Nonlinear Creep Constitutive Model and Its Finite Element Implementation for Composite Solid Propellant with Aging and Damage
摘要
Assessing the long-term structural integrity of solid rocket motors during storage requires a thorough understanding of the complicated creep behavior of composite solid propellants, particularly the effects of material aging and damage progression. This paper systematically investigates the creep behavior of composite solid propellants considering the coupling effect of aging and damage. The objective is to establish a nonlinear creep constitutive model that can describe the entire creep process of composite solid propellants and to explore its implementation in finite element analysis. Firstly, crosslink density is used to characterize the aging process of the propellant, and a modified cumulative damage model is proposed to construct a nonlinear creep constitutive model that includes the coupling effect of aging and damage. In the experimental section, the basic principle to determine the crosslink density of the propellant using the swelling method is introduced, and model parameters are obtained from experimental data.

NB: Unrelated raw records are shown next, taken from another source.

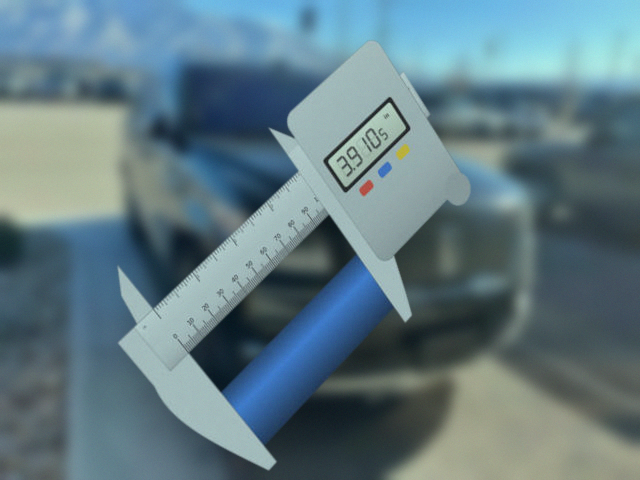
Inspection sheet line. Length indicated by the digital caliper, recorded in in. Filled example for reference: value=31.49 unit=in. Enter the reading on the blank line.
value=3.9105 unit=in
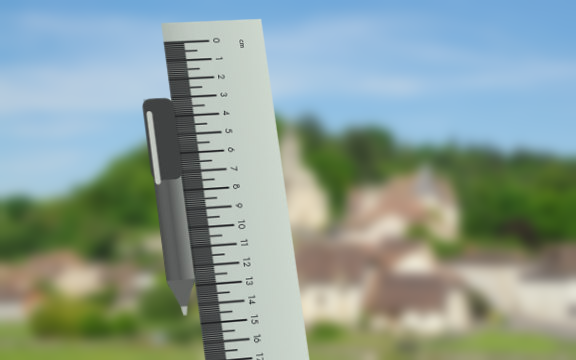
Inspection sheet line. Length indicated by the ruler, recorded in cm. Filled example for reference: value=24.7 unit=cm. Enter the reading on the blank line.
value=11.5 unit=cm
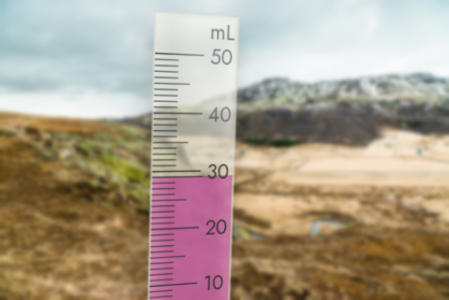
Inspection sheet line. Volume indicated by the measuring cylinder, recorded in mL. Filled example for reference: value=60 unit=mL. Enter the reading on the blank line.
value=29 unit=mL
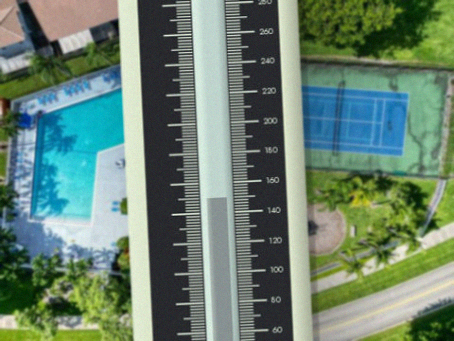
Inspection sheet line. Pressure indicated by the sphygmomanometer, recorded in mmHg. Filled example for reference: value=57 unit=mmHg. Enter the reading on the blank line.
value=150 unit=mmHg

Subsequently, a method is proposed to obtain the parameters of the damage evolution model through creep fracture experiments, and the accuracy of the proposed creep constitutive model is validated. Finally, based on the Abaqus finite element software, the finite element application of the constitutive model is implemented via the CREEP subroutine, and its effectiveness in propellant creep analysis is verified. The results indicate that the established constitutive model can effectively describe the creep process of composite solid propellants under different stress conditions, considering both aging effect and damage evolution. In engineering applications, this study provides important theoretical support for the analysis of aging, damage, and creep deformation of propellant grains in solid rocket motors under long-term storage conditions.